S3 - Issue reading CSV when only header row present

Hi team, I am currently using Airbyte to read CSV files from S3 bucket
I am getting an error if the file only has headers.
Is there a configuration workaround that we can use for skipping files with headers only?

Traceback (most recent call last):
  File "/airbyte/integration_code/main.py", line 13, in <module>
    launch(source, sys.argv[1:])
  File "/usr/local/lib/python3.9/site-packages/airbyte_cdk/entrypoint.py", line 129, in launch
    for message in source_entrypoint.run(parsed_args):
  File "/usr/local/lib/python3.9/site-packages/airbyte_cdk/entrypoint.py", line 120, in run
    for message in generator:
  File "/usr/local/lib/python3.9/site-packages/airbyte_cdk/sources/abstract_source.py", line 123, in read
    raise e
  File "/usr/local/lib/python3.9/site-packages/airbyte_cdk/sources/abstract_source.py", line 114, in read
    yield from self._read_stream(
  File "/usr/local/lib/python3.9/site-packages/airbyte_cdk/sources/abstract_source.py", line 159, in _read_stream
    for record in record_iterator:
  File "/usr/local/lib/python3.9/site-packages/airbyte_cdk/sources/abstract_source.py", line 248, in _read_full_refresh
    for record in records:
  File "/airbyte/integration_code/source_s3/source_files_abstract/stream.py", line 452, in read_records
    yield from super().read_records(sync_mode, cursor_field, stream_slice, stream_state)
File "/airbyte/integration_code/source_s3/source_files_abstract/stream.py", line 346, in read_records
    file_reader = self.fileformatparser_class(self._format, self._get_master_schema())
  File "/airbyte/integration_code/source_s3/source_files_abstract/stream.py", line 235, in _get_master_schema
    raise RuntimeError(
RuntimeError: Detected mismatched datatype on column 'Count', in file 'test/Report.csv'. Should be 'integer', but found 'string'.

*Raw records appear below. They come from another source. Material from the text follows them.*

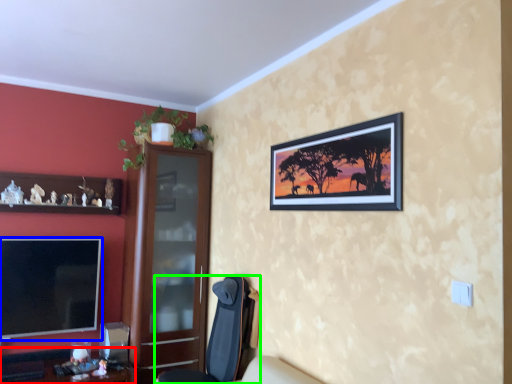
Question: Considering the real-world distances, which object is farthest from desk (highlighted by a red box)? television (highlighted by a blue box) or chair (highlighted by a green box)?

Choices:
 (A) television
 (B) chair

Answer: (B)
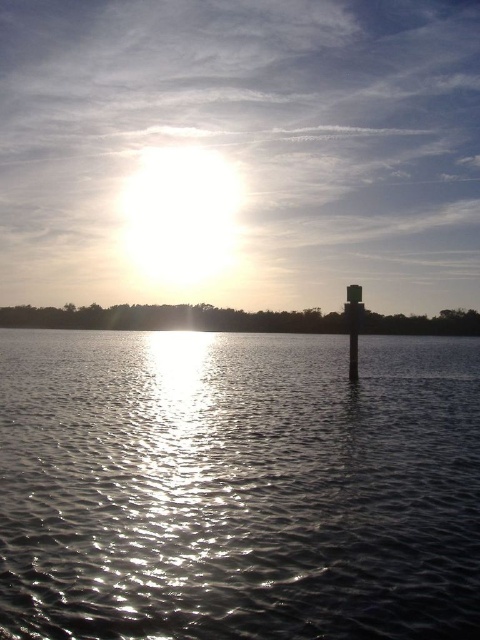
Question: Which object appears closest to the camera in this image?

Choices:
 (A) glistening silver water at center
 (B) smooth concrete pillar at center

Answer: (A)

Question: Which point is closer to the camera?

Choices:
 (A) smooth concrete pillar at center
 (B) glistening silver water at center

Answer: (B)

Question: In this image, where is glistening silver water at center located relative to smooth concrete pillar at center?

Choices:
 (A) left
 (B) right

Answer: (A)

Question: Is glistening silver water at center to the left of smooth concrete pillar at center from the viewer's perspective?

Choices:
 (A) no
 (B) yes

Answer: (B)

Question: Does glistening silver water at center have a larger size compared to smooth concrete pillar at center?

Choices:
 (A) no
 (B) yes

Answer: (B)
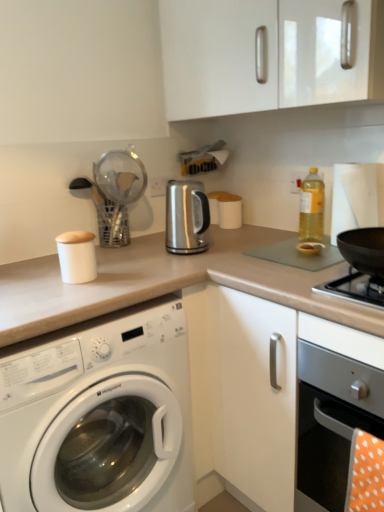
Question: Is white glossy washing machine at lower left thinner than satin metallic kettle at center, which is counted as the first appliance, starting from the right?

Choices:
 (A) yes
 (B) no

Answer: (B)

Question: Can you confirm if white glossy washing machine at lower left is positioned to the left of satin metallic kettle at center, acting as the 1th appliance starting from the back?

Choices:
 (A) no
 (B) yes

Answer: (B)

Question: Is white glossy washing machine at lower left not inside satin metallic kettle at center, acting as the second appliance starting from the front?

Choices:
 (A) no
 (B) yes

Answer: (B)

Question: From the image's perspective, is white glossy washing machine at lower left located beneath satin metallic kettle at center, acting as the 1th appliance starting from the back?

Choices:
 (A) yes
 (B) no

Answer: (A)

Question: Can you confirm if white glossy washing machine at lower left is smaller than satin metallic kettle at center, which is counted as the first appliance, starting from the right?

Choices:
 (A) no
 (B) yes

Answer: (A)

Question: Considering the relative positions of white glossy washing machine at lower left and satin metallic kettle at center, acting as the 1th appliance starting from the back, in the image provided, is white glossy washing machine at lower left behind satin metallic kettle at center, acting as the 1th appliance starting from the back,?

Choices:
 (A) no
 (B) yes

Answer: (A)

Question: From a real-world perspective, is satin metallic kettle at center, acting as the second appliance starting from the front, physically below white glossy washing machine at lower left?

Choices:
 (A) no
 (B) yes

Answer: (A)

Question: Considering the relative sizes of satin metallic kettle at center, acting as the 1th appliance starting from the back, and white glossy washing machine at lower left in the image provided, is satin metallic kettle at center, acting as the 1th appliance starting from the back, shorter than white glossy washing machine at lower left?

Choices:
 (A) no
 (B) yes

Answer: (B)

Question: Can you confirm if satin metallic kettle at center, which is the second appliance from left to right, is thinner than white glossy washing machine at lower left?

Choices:
 (A) yes
 (B) no

Answer: (A)

Question: Does satin metallic kettle at center, acting as the second appliance starting from the front, turn towards white glossy washing machine at lower left?

Choices:
 (A) no
 (B) yes

Answer: (A)

Question: From a real-world perspective, does satin metallic kettle at center, acting as the second appliance starting from the front, stand above white glossy washing machine at lower left?

Choices:
 (A) yes
 (B) no

Answer: (A)

Question: From the image's perspective, is satin metallic kettle at center, acting as the second appliance starting from the front, on top of white glossy washing machine at lower left?

Choices:
 (A) no
 (B) yes

Answer: (B)

Question: Does black matte wok at right have a greater height compared to satin silver oven at lower right?

Choices:
 (A) yes
 (B) no

Answer: (B)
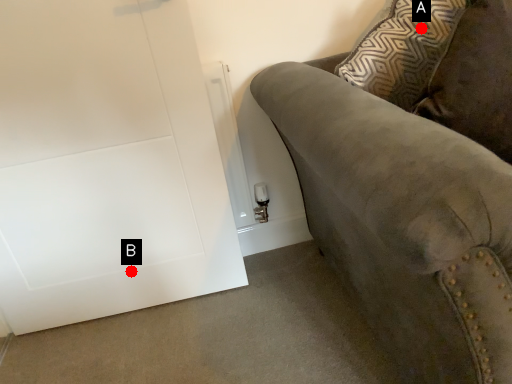
Question: Two points are circled on the image, labeled by A and B beside each circle. Which point is further to the camera?

Choices:
 (A) A is further
 (B) B is further

Answer: (B)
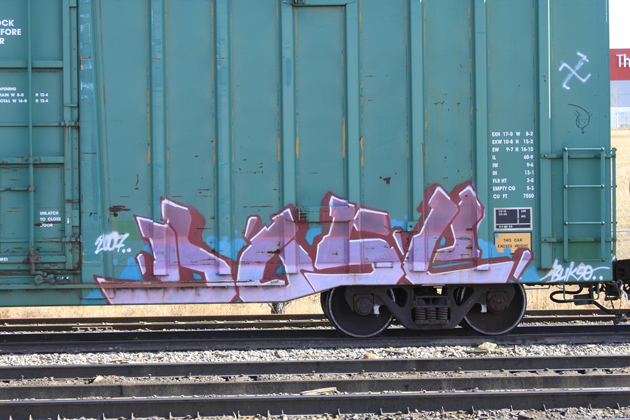
This screenshot has width=630, height=420. What are the coordinates of `rod` in the screenshot? It's located at (32, 180).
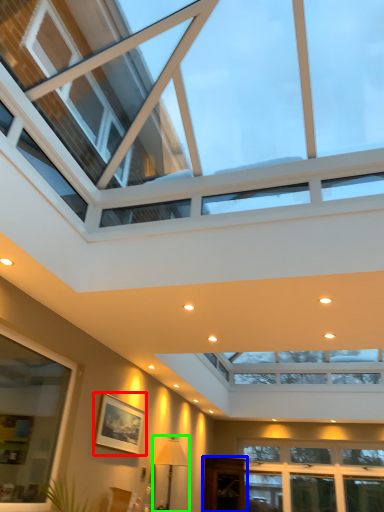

Hey the error doesn’t seem to be saying that the file is empty rather it says the row has mismatching data right? Am I missing something?

Hey Harshith,

The file is supposed to have a header followed by rows of data.

When the data syncs for the first time, the file has rows after the header. I am guessing that the data in the rows decide the data type based on my observations so far.

When the file has only a header row, I am seeing the error above.

I am not able to upload the CSV files here, so pasting the mock data in plain text below.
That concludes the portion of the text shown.